Menelusuri Jejak dan Kisah Badak Jawa Terakhir di Priangan
Header Mozaik Badak Priyangan. tirto.id/Tino

tirto.id - Euleung euy, euleung

Barudak urang ka jami (anak-anak mari ke ladang)

Embung euy, embung (tidak mau euy, tidak)

Sieun badak nu kamari (takut badak yang kemarin)

Euweuh euy, euweuh (tidak ada euy, tidak ada)

Geus dibedil ku si Jendil (sudah ditembak oleh si Jendil)

Dil long dil-dil long

Si Jendil dirawu kelong (Si Jendil diambil kelong/kalong wewe)
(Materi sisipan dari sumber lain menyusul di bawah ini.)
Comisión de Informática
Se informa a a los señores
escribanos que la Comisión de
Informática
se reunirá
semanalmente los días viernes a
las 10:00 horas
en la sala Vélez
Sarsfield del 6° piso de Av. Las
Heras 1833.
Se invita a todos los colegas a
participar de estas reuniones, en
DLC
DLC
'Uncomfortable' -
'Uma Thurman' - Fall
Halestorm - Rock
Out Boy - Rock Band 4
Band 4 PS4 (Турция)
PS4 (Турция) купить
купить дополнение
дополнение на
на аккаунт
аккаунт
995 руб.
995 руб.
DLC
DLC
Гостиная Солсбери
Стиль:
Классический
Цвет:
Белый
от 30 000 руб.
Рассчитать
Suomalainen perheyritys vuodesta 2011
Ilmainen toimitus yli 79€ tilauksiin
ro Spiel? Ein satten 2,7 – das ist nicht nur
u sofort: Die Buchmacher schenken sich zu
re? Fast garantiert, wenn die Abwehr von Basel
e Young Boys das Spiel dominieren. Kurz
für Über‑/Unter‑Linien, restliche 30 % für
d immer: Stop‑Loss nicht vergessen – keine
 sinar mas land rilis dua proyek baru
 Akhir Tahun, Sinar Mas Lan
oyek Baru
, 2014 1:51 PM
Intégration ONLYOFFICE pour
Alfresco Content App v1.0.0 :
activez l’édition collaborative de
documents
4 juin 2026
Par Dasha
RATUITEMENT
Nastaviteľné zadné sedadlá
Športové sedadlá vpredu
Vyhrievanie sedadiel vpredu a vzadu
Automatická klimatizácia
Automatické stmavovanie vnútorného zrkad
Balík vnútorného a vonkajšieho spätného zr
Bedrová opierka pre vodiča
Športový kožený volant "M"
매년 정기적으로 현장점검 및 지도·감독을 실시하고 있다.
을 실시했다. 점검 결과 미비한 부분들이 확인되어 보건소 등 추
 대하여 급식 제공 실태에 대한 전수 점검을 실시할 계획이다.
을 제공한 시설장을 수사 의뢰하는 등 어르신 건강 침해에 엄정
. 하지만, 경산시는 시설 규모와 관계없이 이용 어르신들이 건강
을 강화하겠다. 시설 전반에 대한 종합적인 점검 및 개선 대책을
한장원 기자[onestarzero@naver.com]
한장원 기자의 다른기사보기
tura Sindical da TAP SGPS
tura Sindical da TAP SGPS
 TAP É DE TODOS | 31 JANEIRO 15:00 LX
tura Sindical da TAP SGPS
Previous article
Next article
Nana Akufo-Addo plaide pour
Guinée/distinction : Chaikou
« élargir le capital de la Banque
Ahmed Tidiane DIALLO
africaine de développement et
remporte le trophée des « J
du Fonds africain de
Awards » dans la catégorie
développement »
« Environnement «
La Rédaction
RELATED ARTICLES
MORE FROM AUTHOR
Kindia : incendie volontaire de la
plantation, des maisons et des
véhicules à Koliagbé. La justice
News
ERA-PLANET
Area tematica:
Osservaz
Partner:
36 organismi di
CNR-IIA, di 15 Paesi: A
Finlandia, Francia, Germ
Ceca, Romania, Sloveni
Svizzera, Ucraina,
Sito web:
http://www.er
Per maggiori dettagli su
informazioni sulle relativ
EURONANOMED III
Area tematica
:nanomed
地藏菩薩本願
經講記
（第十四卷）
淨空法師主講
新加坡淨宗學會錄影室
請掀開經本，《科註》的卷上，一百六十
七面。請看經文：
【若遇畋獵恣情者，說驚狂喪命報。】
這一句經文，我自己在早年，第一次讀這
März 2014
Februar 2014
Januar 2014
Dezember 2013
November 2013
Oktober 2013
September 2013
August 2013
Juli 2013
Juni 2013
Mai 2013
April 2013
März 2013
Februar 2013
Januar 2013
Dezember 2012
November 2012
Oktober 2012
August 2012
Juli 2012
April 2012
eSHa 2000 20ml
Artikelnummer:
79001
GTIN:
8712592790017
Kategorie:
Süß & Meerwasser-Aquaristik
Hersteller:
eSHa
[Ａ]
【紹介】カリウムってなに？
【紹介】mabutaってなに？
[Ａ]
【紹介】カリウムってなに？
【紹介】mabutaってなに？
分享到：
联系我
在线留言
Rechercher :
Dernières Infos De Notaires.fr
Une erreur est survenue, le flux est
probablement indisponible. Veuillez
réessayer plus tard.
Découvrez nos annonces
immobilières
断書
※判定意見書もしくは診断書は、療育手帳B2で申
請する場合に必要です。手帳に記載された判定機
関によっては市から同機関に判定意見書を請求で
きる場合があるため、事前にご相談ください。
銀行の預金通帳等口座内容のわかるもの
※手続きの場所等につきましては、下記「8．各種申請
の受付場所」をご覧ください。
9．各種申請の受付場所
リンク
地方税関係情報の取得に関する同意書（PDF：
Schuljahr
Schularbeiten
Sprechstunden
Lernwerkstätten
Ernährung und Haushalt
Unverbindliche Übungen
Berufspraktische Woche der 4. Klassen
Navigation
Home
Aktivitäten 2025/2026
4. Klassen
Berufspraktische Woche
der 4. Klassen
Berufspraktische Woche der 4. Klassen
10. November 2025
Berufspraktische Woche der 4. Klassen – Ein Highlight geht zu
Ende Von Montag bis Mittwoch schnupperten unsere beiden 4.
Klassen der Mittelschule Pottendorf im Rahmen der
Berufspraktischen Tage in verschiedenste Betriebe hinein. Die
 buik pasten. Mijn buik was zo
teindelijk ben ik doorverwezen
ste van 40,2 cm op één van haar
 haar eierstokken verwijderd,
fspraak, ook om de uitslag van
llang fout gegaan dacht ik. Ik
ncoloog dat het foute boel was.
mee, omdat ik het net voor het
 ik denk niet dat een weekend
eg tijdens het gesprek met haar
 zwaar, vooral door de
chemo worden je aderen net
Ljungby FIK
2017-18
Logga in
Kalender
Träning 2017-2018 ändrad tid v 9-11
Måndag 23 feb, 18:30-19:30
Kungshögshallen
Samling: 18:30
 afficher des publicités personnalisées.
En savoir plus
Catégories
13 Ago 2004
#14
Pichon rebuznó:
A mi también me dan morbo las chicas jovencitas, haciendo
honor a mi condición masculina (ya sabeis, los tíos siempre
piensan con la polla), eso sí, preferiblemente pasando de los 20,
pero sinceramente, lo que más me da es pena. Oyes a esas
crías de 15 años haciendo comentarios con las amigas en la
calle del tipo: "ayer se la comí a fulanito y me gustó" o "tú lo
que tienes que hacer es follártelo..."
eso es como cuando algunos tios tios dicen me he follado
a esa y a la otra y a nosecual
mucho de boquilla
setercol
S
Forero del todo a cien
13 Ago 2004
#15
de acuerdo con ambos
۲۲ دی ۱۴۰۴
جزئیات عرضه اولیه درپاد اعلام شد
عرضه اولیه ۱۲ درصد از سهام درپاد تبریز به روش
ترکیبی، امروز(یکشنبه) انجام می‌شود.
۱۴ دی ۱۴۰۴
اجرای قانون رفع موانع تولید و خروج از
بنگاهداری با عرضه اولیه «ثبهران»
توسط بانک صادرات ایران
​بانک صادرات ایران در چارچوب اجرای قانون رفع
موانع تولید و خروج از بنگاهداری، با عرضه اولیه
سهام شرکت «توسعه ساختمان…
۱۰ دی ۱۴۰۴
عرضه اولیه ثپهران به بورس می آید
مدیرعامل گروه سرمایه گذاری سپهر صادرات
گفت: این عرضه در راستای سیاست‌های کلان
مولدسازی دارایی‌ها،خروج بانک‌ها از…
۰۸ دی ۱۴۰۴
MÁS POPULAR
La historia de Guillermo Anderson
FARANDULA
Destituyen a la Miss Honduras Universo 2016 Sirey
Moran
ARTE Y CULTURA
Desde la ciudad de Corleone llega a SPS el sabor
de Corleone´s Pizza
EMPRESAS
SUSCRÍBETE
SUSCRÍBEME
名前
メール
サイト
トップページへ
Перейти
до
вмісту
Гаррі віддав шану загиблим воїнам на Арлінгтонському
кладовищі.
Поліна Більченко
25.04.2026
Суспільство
Kakawihan atau lagu permainan anak-anak berjudul "Si Jendil" ini melukiskan tentang seorang anak yang mengajak teman-temannya untuk pergi ke ladang, tapi mereka tidak mau karena takut badak. Kakawihan 8 padalisan dengan bentuk dialog ini biasanya dinyanyikan anak-anak ketika berkumpul sebagai pengisi waktu luang.

Dalam buku Pengukuhan Nilai-Nilai Budaya Melalui Lagu-Lagu Permainan Rakyat (Pada Masyarakat Sunda)yang diterbitkan Departemen Pendidikan dan Kebudayaan pada 1993, tak ada catatan soal siapa pencipta dan kapan lagu tersebut diciptakan. Sementara dalam buku Ajip Rosidi, Tembang jeung Kawih (2013), lagu tersebut berjudul "Euleung Euy, Euleung".

Menurut pakar dari Kelompok Riset Cekungan Bandung cum anggota Masyarakat Geografi Nasional Indonesia, T. Bachtiar, lagu tersebut masih terdengar dinyanyikan anak-anak di Priangan, tepatnya di Garut Selatan, Jawa Barat, antara tahun 1967-1968. Lagu ini menunjukkan krisis populasi badak di Priangan akibat perburuan liar pada masa itu.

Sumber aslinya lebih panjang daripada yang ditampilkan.